Now, a new window will open to allow you to choose your default template. Scroll through, make your selection, and then click Choose. Now, every time you open a new document in Pages (or Numbers or Keynote, as you can change those preferences, too) it will begin with the template you selected. If you regularly create documents from a particular template, or always generate your files from scratch, setting this option will save you a mouse click or two.
5/ Prevent Photos and iTunes from opening automatically on Macs when you plug in an iPhone or iPad — When you plug an iDevice into your Mac, you might have noticed that iTunes and Photos open. If you’re looking to sync music over to your device or import pictures, that’s great; however, if all you want to do is charge the device while you’re at your computer, then having to quit a couple of pesky programs is less awesome.

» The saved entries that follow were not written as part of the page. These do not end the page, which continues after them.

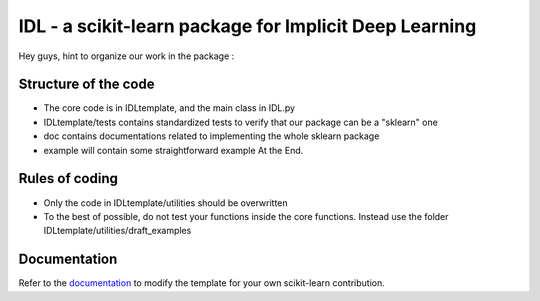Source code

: .. -*- mode: rst -*-


IDL - a scikit-learn package for Implicit Deep Learning
============================================================

Hey guys, hint to organize our work in the package :

Structure of the code
----------------------
* The core code is in IDLtemplate, and the main class in IDL.py
* IDLtemplate/tests contains standardized tests to verify that our package can be a "sklearn" one
* doc contains documentations related to implementing the whole sklearn package
* example will contain some straightforward example At the End.

Rules of coding
----------------
* Only the code in IDLtemplate/utilities should be overwritten
* To the best of possible, do not test your functions inside the core functions. Instead use the folder IDLtemplate/utilities/draft_examples


Documentation
----------------

.. _documentation: https://sklearn-template.readthedocs.io/en/latest/quick_start.html

Refer to the documentation_ to modify the template for your own scikit-learn
contribution.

Both applications have a way to disable this behaviour, though. Start by plugging in the device, and then if necessary, click on the small icon in the toolbar [shown at left] to access its settings.
When that next screen appears, look under the “Summary” tab to find “Automatically sync when this [device] is connected” (which may instead say “Open iTunes when this [device] is connected”).
Uncheck that box and click ‘Apply’ in the bottom-right corner.
Photos’ option is just as easy to find. Plug in your iPhone or iPad as before, and then depending on your configuration, you may have to either click on the “Import” tab at the top, or choose the device itself from your sidebar. Then you should see a little checkbox near the top-left of the window labeled Open Photos for this device.
Uncheck that, and you’re all done – when you plug in that iPhone or iPad now, neither program will open.